Additional federal support is particularly needed in sparsely populated states where Medicare reimbursements have been too low to entice HMOs into the senior health care business, Zarbozo said.

In Southern California, however, reimbursement rates for senior HMOs have been generous enough to support the growth of some of the largest senior programs in the country.

Advertisement

FHP, a health maintenance organization based in Fountain Valley, has a senior program with 146,000 members in Southern California, Arizona, New Mexico and Guam, up from 114,000 members a year ago.

Jack Massimino, vice president of corporate development for the FHP plan, predicted that the Administration’s proposal, if adopted by Congress, “will spark growth in our existing markets and help us to move into places like Utah.”

In Southern California, the increased federal reimbursement could bring improved benefits, such as a reduction in already nominal office visit fees, local HMO officials said.

Both FHP and Pacificare say their senior programs have been profitable. Pacificare’s Hartshorn said Secure Horizons was slightly more profitable than the company’s older commercial business that caters to working age people and their families.
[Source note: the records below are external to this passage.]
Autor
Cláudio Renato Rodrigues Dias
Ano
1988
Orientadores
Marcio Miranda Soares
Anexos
But making senior HMOs operate profitably isn’t easy, he pointed out, since the cost of providing care to seniors generally is three to four times the cost of providing care to a younger population. “It is a high-volume, low-profit business,” he noted.

Hartshorn said one of the biggest barriers to the growth of senior HMOs has been the skepticism senior citizens show toward the promise of care for little or no out-of-pocket costs. The Administration’s new show of support for HMOs, he predicted, will go a long way to “shove (seniors) over the hurdle.”